Sampling Equivariant Self-Attention Networks for Object Detection in Aerial Images

• Published in: IEEE transactions on image processing Vol. 32; pp. 6413 - 6425
• Main Authors: Yang, Guo-Ye, Li, Xiang-Li, Xiao, Zi-Kai, Mu, Tai-Jiang, Martin, Ralph R., Hu, Shi-Min
• Format: Journal Article
• Language: English
• Published: New York IEEE 2023; The Institute of Electrical and Electronics Engineers, Inc. (IEEE)

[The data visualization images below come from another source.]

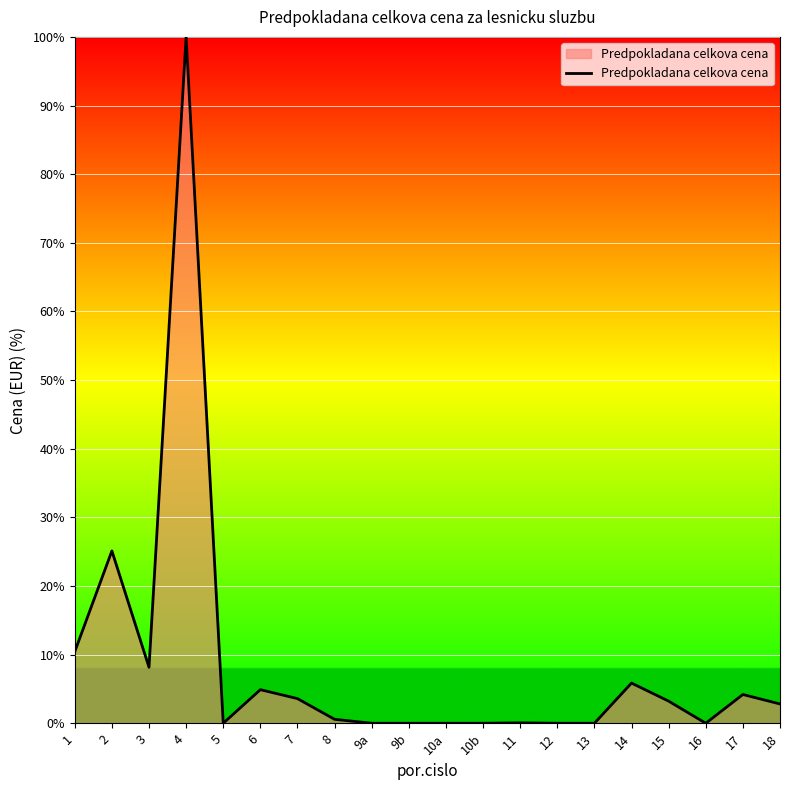

What is the change in value from 14 to 16?

-5.9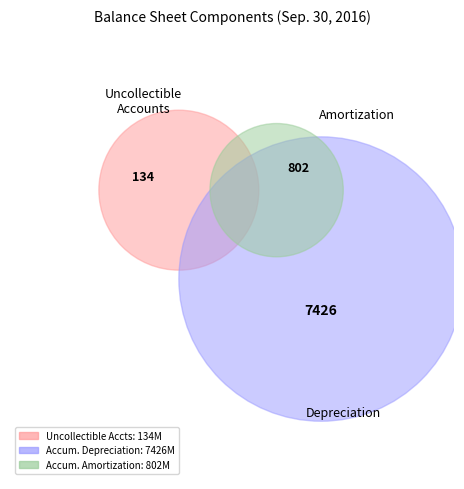

What percentage do Accumulated Depreciation and Allowance for Uncollectible Accounts together represent?

90.4%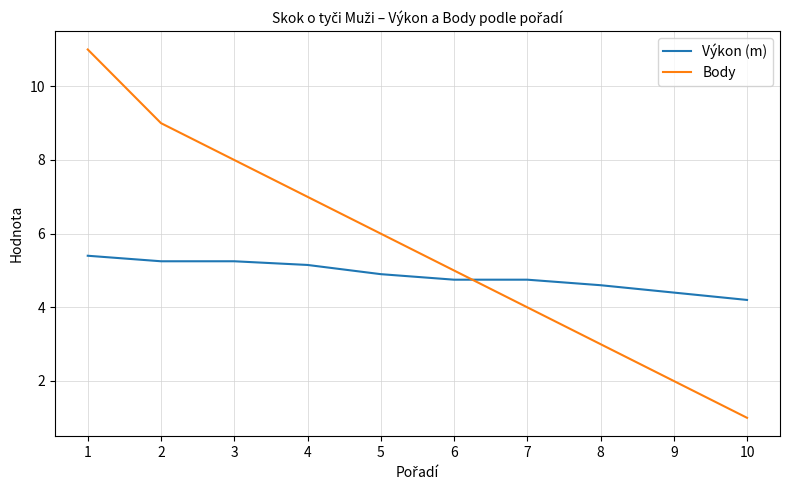

Which series has the largest range (max minus min)?

Body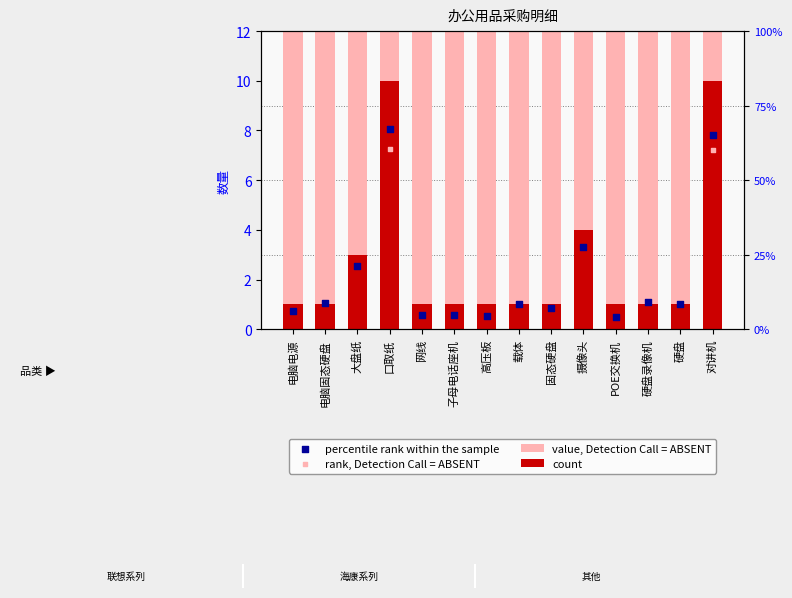

What is the total value across all series at 电脑电源?

20.3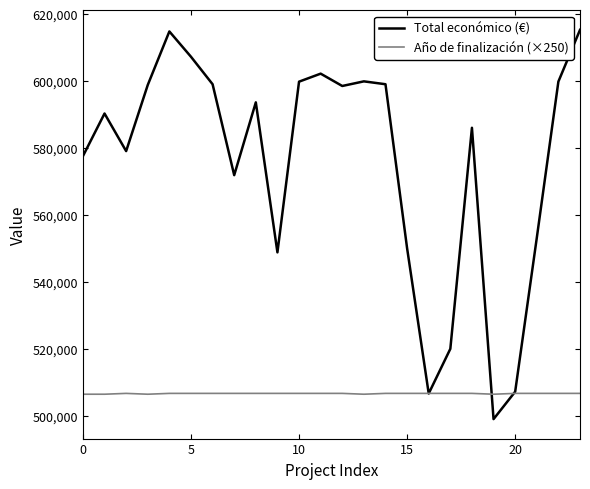

Rank the series by their maximum value, from lowest to highest.

Año de finalización (×250), Total económico (€)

• Subjects: aerial images; Artificial neural networks; Computational modeling; Convolution; Deformation effects; Feature extraction; Feature maps; Formability; Kernel; Modules; Object detection; Object recognition; Sampling; Sampling equivariance; self-attention; Training; Transformations; Transformers
• ISSN: 1057-7149; 1941-0042
• DOI: 10.1109/TIP.2023.3327586

Objects in aerial images show greater variations in scale and orientation than in other images, making them harder to detect using vanilla deep convolutional neural networks. Networks with sampling equivariance can adapt sampling from input feature maps to object transformation, allowing a convolutional kernel to extract effective object features under different transformations. However, methods such as deformable convolutional networks can only provide sampling equivariance under certain circumstances, as they sample by location. We propose sampling equivariant self-attention networks, which treat self-attention restricted to a local image patch as convolution sampling by masks instead of locations, and a transformation embedding module to improve the equivariant sampling further. We further propose a novel randomized normalization module to enhance network generalization and a quantitative evaluation metric to fairly evaluate the ability of sampling equivariance of different models. Experiments show that our model provides significantly better sampling equivariance than existing methods without additional supervision and can thus extract more effective image features. Our model achieves state-of-the-art results on the DOTA-v1.0, DOTA-v1.5, and HRSC2016 datasets without additional computations or parameters.